Oil rose to its highest in more than two years as Libya’s violent uprising threatened to disrupt exports from Africa’s third-biggest supplier and spread to other crude-producing nations in the Middle East.
Futures gained as much as 0.7 percent after Libyan leader Muammar Qaddafi vowed to fight a growing rebellion until his “last drop of blood.” London-traded Brent advanced after settling at the highest since September 2008. The Organization of Petroleum Exporting Countries will boost output if there is a supply shortage, Saudi Arabian Oil Minister Ali al-Naimi said yesterday.
“It’s still the risk that this contagion spreads to Saudi Arabia or Iran,” said Ben Westmore, a minerals and energy economist at National Australia Bank Ltd. in Melbourne. “OPEC could step in and increase production to offset that if they needed to.”
Crude for April delivery rose as much as 66 cents to $96.08 a barrel in electronic trading on the New York Mercantile Exchange, and was at $95.25 at 9:10 a.m. London time. The contract yesterday increased $5.71 to $95.42, the highest since October 2008. Futures are up 22 percent from a year ago.
The March contract, which expired at the close of floor trading yesterday, surged $7.37, or 8.6 percent, to $93.57.
Brent oil for April settlement climbed as much as $1.72, or 1.6 percent, to $107.50 a barrel, on the London-based ICE Futures Europe exchange. Yesterday, it gained 4 cents to $105.78, the highest settlement since Sept. 22, 2008.
Saudi Arabia, the largest oil exporter and the biggest producer in the OPEC, has 4 million barrels a day of spare capacity, al-Naimi said at a press conference at the ministerial meeting of the International Energy Forum in Riyadh. All the world’s producers, including Saudi Arabia, could pump an additional 6 million barrels, he said.
Libya, which pumps 1.6 million barrels a day, is the ninth- largest producer in 12-nation OPEC, exporting most of its crude and fuels across the Mediterranean to Europe.

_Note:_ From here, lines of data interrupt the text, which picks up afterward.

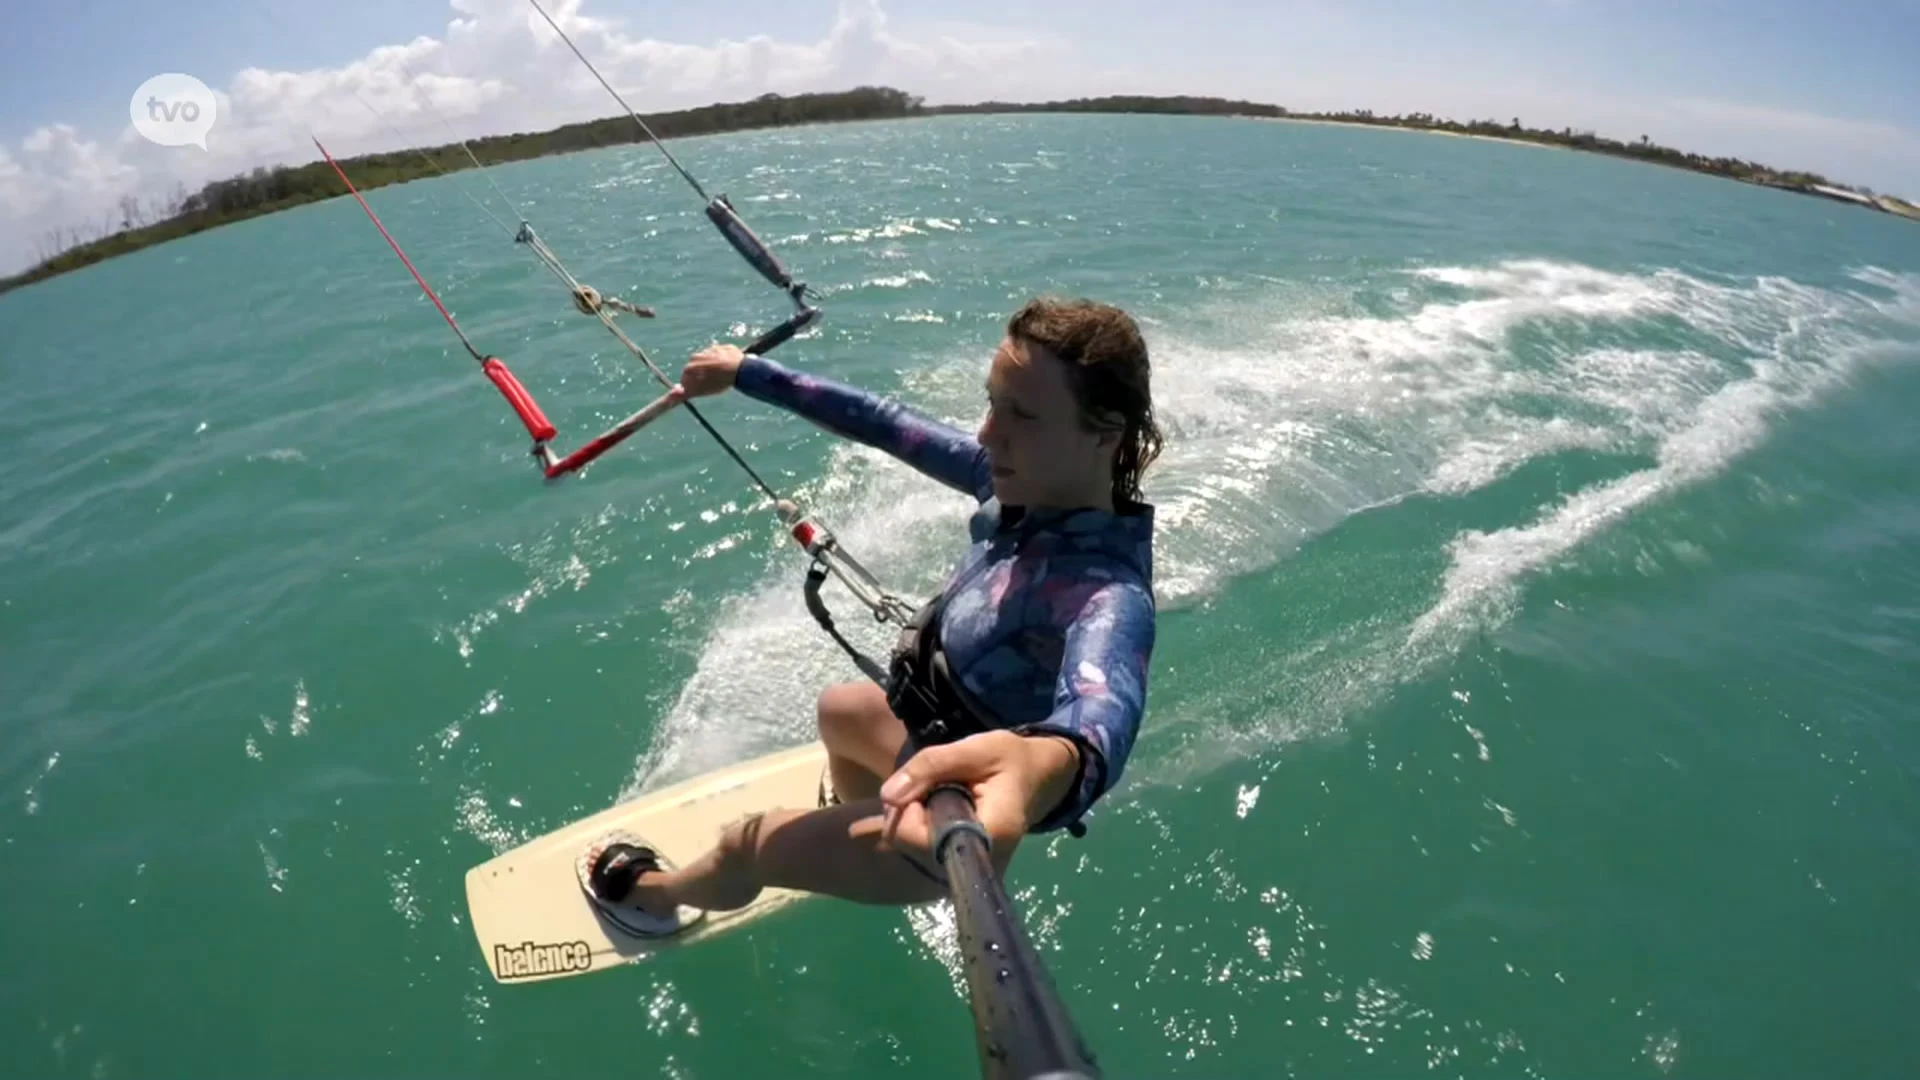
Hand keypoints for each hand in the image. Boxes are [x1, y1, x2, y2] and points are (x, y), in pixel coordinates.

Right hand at [681, 343, 743, 397]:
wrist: (739, 370)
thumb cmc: (718, 382)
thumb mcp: (700, 391)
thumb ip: (683, 393)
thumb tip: (672, 394)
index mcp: (690, 367)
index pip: (686, 378)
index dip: (693, 385)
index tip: (700, 389)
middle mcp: (696, 356)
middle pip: (696, 368)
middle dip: (701, 374)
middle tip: (712, 382)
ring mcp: (709, 350)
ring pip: (707, 360)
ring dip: (712, 366)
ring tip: (722, 375)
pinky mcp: (722, 347)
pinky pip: (720, 354)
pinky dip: (722, 360)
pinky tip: (728, 367)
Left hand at [871, 731, 1080, 870]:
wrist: (1040, 777)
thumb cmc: (1012, 760)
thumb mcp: (975, 750)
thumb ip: (930, 767)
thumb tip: (887, 796)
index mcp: (988, 835)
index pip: (917, 837)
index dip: (908, 808)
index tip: (923, 781)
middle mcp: (981, 862)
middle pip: (912, 845)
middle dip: (910, 811)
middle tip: (932, 783)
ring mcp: (974, 869)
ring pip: (916, 849)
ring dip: (916, 818)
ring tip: (940, 793)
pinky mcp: (967, 866)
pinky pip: (927, 851)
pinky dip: (924, 827)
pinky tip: (931, 812)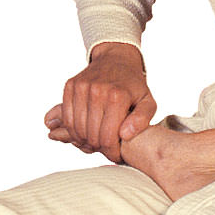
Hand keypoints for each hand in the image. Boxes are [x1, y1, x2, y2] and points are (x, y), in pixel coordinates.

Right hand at [42, 42, 155, 162]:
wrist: (116, 59)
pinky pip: (67, 118)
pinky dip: (73, 130)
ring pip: (77, 129)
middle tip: (106, 149)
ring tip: (96, 142)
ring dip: (85, 141)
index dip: (112, 153)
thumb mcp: (147, 101)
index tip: (116, 155)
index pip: (109, 138)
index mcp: (117, 96)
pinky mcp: (71, 86)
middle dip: (99, 148)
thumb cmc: (133, 85)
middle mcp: (97, 91)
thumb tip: (125, 134)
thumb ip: (142, 119)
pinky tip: (85, 132)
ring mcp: (82, 88)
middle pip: (92, 135)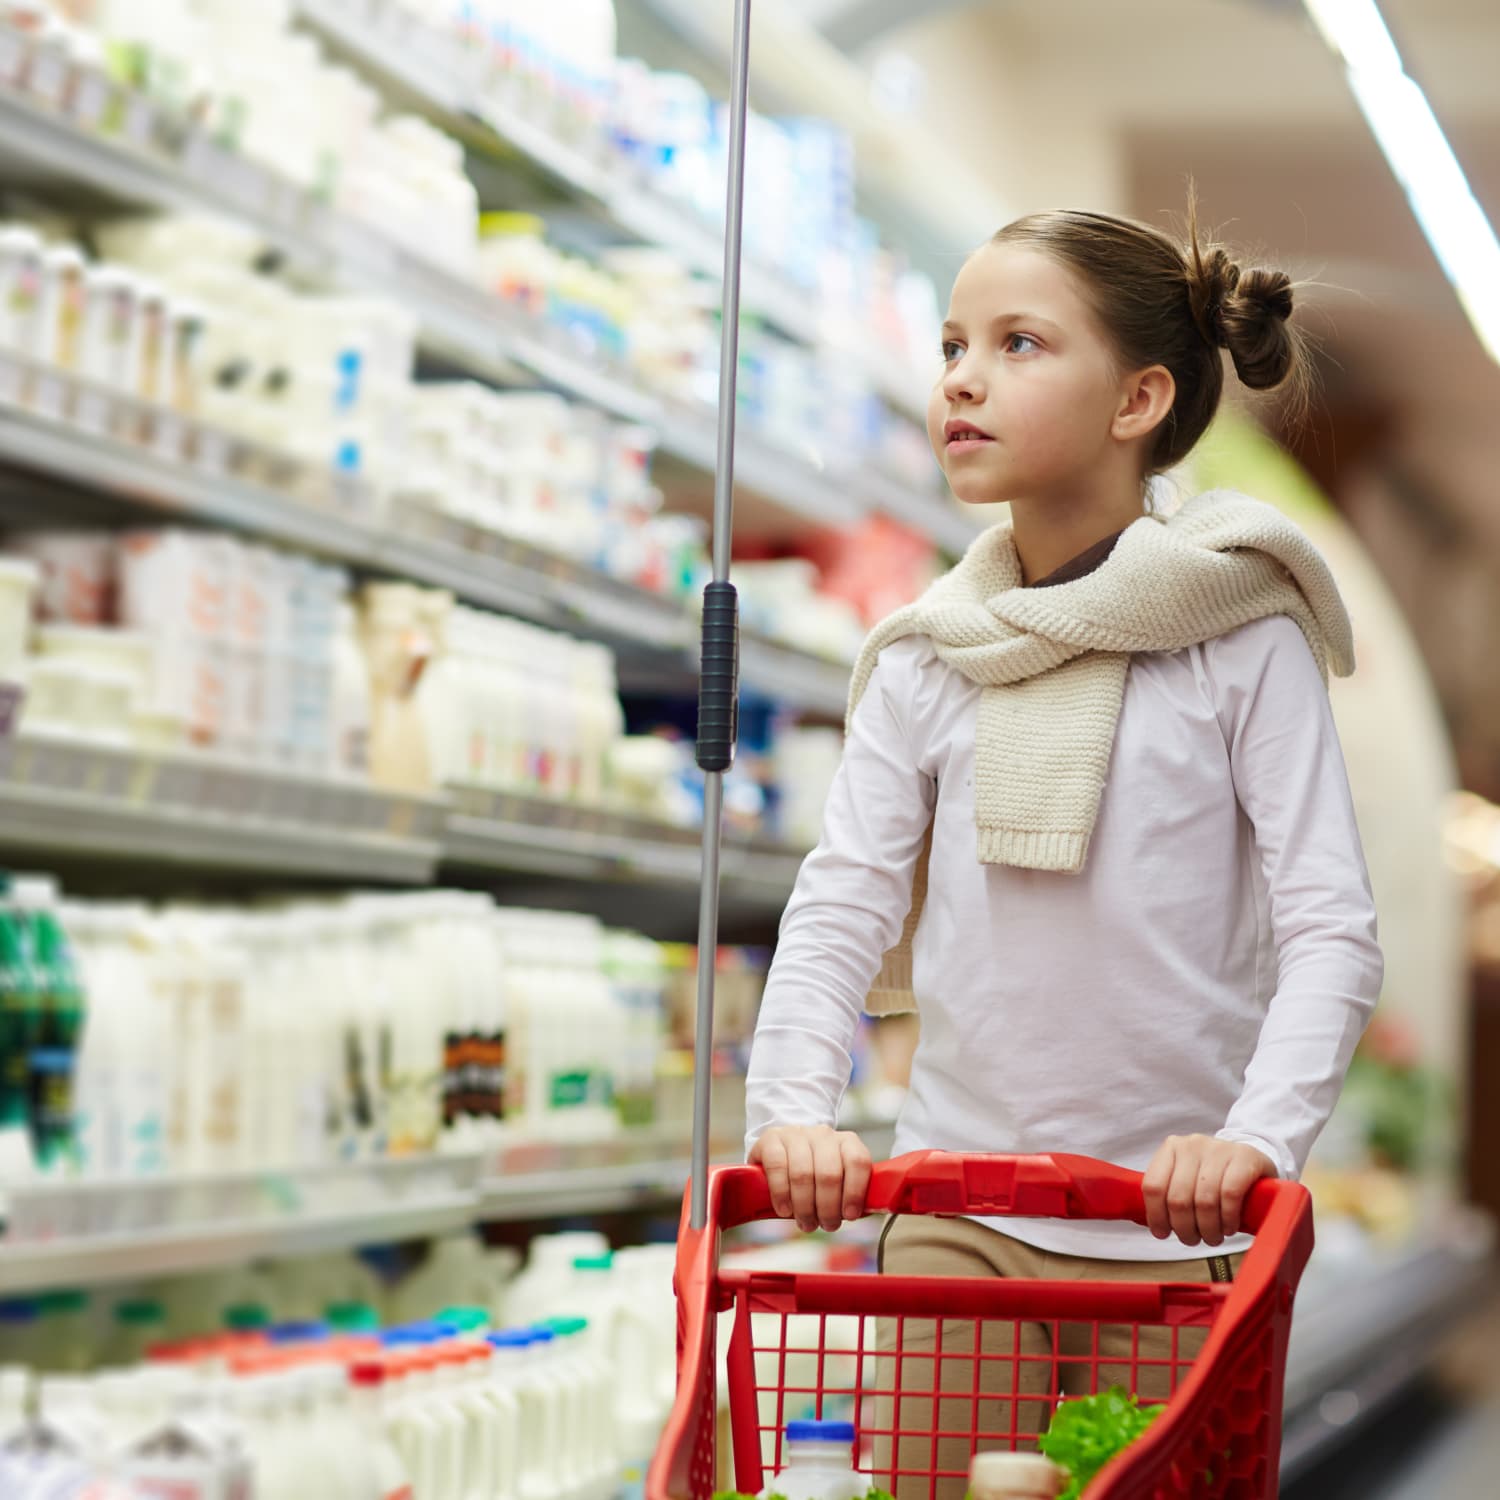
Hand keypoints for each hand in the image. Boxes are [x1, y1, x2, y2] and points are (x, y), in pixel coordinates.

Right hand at [749, 1125, 872, 1232]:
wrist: (781, 1151)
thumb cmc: (814, 1173)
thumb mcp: (837, 1179)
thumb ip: (850, 1193)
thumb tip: (860, 1215)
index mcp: (846, 1142)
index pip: (857, 1161)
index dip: (855, 1191)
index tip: (849, 1215)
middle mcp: (822, 1134)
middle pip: (829, 1173)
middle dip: (828, 1208)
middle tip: (826, 1225)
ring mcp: (796, 1134)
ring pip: (803, 1173)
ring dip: (805, 1207)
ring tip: (806, 1222)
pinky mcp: (771, 1139)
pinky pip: (777, 1167)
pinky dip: (782, 1194)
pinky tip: (785, 1210)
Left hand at [1142, 1135, 1275, 1246]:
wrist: (1251, 1158)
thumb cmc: (1214, 1175)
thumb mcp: (1187, 1177)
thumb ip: (1170, 1193)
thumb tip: (1157, 1227)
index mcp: (1171, 1148)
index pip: (1153, 1186)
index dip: (1156, 1216)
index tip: (1163, 1233)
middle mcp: (1191, 1145)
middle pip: (1178, 1199)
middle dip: (1184, 1229)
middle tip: (1192, 1239)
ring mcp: (1218, 1149)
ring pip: (1204, 1201)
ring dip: (1208, 1229)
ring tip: (1212, 1237)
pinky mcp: (1245, 1157)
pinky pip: (1230, 1195)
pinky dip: (1227, 1218)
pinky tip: (1229, 1226)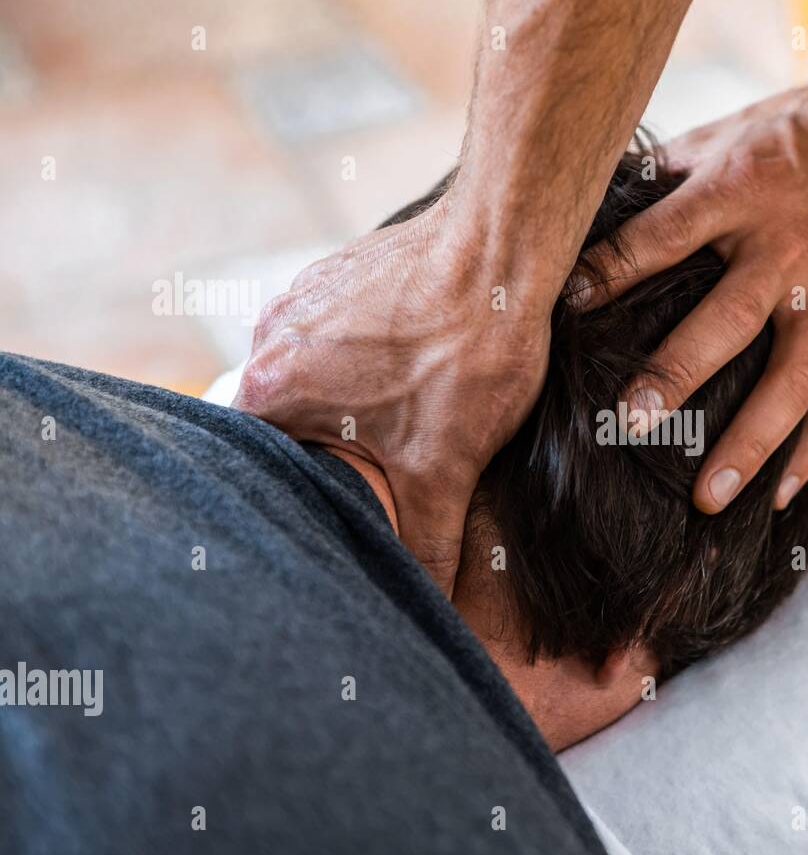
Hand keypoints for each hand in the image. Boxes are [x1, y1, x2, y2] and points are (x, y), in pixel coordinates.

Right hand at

The nation has the largest reserves in Africa.
“WTI will probably reach $100 a barrel, and I don’t think it will exceed $110 at all, unless the unrest spreads to the Gulf,” Ong Eng Tong, a consultant with Hamburg-based oil trader Mabanaft GmbH, told Rishaad Salamat on Bloomberg Television’s “On the Move” program. “Crude is still not short at this moment.”
The Paris-based International Energy Agency said in a statement yesterday on its website that “the IEA stands ready, as always, to make oil available to the market in the event of a major supply disruption if alternative supplies cannot be made available via normal market mechanisms.”
Oil in New York has entered a “buying level” on technical charts that may trigger a rally to as high as $104 a barrel by next month, according to Societe Generale SA. Prices will extend gains if the market settles above $95.80, according to Stephanie Aymes, a cross-commodity technical analyst at Societe Generale in London.
An Energy Department report tomorrow may show U.S. crude stockpiles rose for a sixth week, matching the longest streak of gains since May, according to a Bloomberg News survey. Supplies probably increased 1.13 million barrels in the seven days ended Feb. 18 from 345.9 million a week earlier. The industry-funded American Petroleum Institute will publish its own data today.
New York crude’s relative strength index, a measure of how fast prices have risen or fallen, climbed to the highest in four months as oil rallied. The RSI was 69.38 today, compared with 44.29 on Feb. 18, according to data compiled by Bloomberg. A reading of 70 or more signals to some traders that a market is “overbought” and may drop. Brent’s RSI was 69.31.
Libya is the latest nation to be rocked by protests ignited by the ouster of Tunisia’s president last month and fanned by the Feb. 11 fall of Egyptian President Hosni Mubarak.
Countries in North Africa and the Middle East were responsible for 36 percent of global oil output and held 61 percent of proved reserves in 2009, according to BP Plc, which publishes its Statistical Review of World Energy each June.